À peine entré, il voit et il croit. Tout ce qu’il avait vécu jusque-là avec le Christ prend corps à cet instant. Tout ce que Jésus avait énoncé dans son enseignement est éclairé d’une lumière nouvelle par la résurrection. Cet acte accomplit le projet-même de Dieu selon les écritures.

Jésus ressuscité, c’est la réponse à toutes les énigmes de sa vie. Tout son message prend une dimension nouvelle. Pour la foi inébranlable de Jean, l’absence du corps dit la présence-même de Dieu. Ce miracle est central, il donne du sens à la passion, à la souffrance aux humiliations. Il apporte la guérison et la victoire de la vie sur la mort. 

À nous qui sommes ici réunis et à vous tous et toutes qui êtes avec nous grâce à la télévision :  ce message de la résurrection doit nous guider. Il signifie que la résurrection est actuelle, qu’elle peut se révéler à nous à tout moment. Cette espérance que Jésus nous offre peut donner du sens à nos souffrances, à nos humiliations, à nos errements avec la même immédiateté que l’on trouve dans la foi de Jean. Mais elle peut aussi se dessiner plus lentement à l’image de la foi de Marie et de Pierre.

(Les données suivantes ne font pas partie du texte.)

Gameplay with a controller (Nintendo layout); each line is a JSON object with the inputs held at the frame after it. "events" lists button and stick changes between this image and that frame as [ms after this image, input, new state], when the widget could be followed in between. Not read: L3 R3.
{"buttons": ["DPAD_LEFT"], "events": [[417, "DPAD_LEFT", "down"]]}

Dans chaque moment de nos vies, le Christ se fait connaître, comme il l’a fait pour ses premiers disciples. Il se présente à nous, ressuscité, par de simples gestes, par de simples paroles, par de simples évènements et il nous dit la victoire de l’espérance, de la foi et de la vie sur la mort et la détresse. Et par cette présence inexplicable mais vivifiante, nous pouvons nous aussi voir et croire.

 

Florian Schubert : Pierre

Marie Madeleine est venue avec une nouvelle étrange : le tombeau est vide et le corps de Jésus, leur ami et maître, n’y est plus. Alors Pierre court, il court parce qu’il a peur et il court parce qu’il veut comprendre.

La dernière fois qu’il a vu Jésus, cela ne s‘est pas très bien passé, il venait de dire qu’il ne le connaissait pas et de le renier. Puis Jésus a été torturé, condamné, crucifié et il est mort. Maintenant, le corps n‘est plus là et Pierre arrive devant le tombeau, un peu plus tard que Jean et il voit le tombeau ouvert et vide.

Mais il ne se retrouve pas devant une scène de violence : pas de violation de sépulture avec son lot de destruction. Après l‘horreur de Vendredi Saint, Pierre se retrouve devant une scène d‘un étrange calme et d’une douceur incompréhensible : la pierre est roulée, les bandelettes sont rangées et le linge est soigneusement plié, le corps n’a pas été emporté et volé, il est sorti de son linceul et de son tombeau.

Alors Pierre entre dans le tombeau, il entre dans ce lieu de la mort, un lieu impur pour lui qui est Juif. Il entre et il n’a plus peur. C’est dans ce lieu qui évoque tout ce qui nous anéantit et tout ce qui nous angoisse que Dieu choisit de se montrer et d’exprimer sa puissance. C‘est dans cette nuit que se lève l‘aube de notre espérance.

Aujourd’hui dès que nous allumons notre téléphone portable ou notre télévision, nous sommes projetés dans les tombeaux de ce monde : guerres, destructions de la planète, haines et violences. Et ces tombeaux nous effraient et nous donnent envie de nous protéger et de nous replier sur nous-mêmes. Nous ne parlons plus d‘impur, mais nous continuons de vouloir rester en dehors des tombeaux de ce monde et de garder loin de nous les souffrances des autres, comme si le malheur avait quelque chose de contagieux. 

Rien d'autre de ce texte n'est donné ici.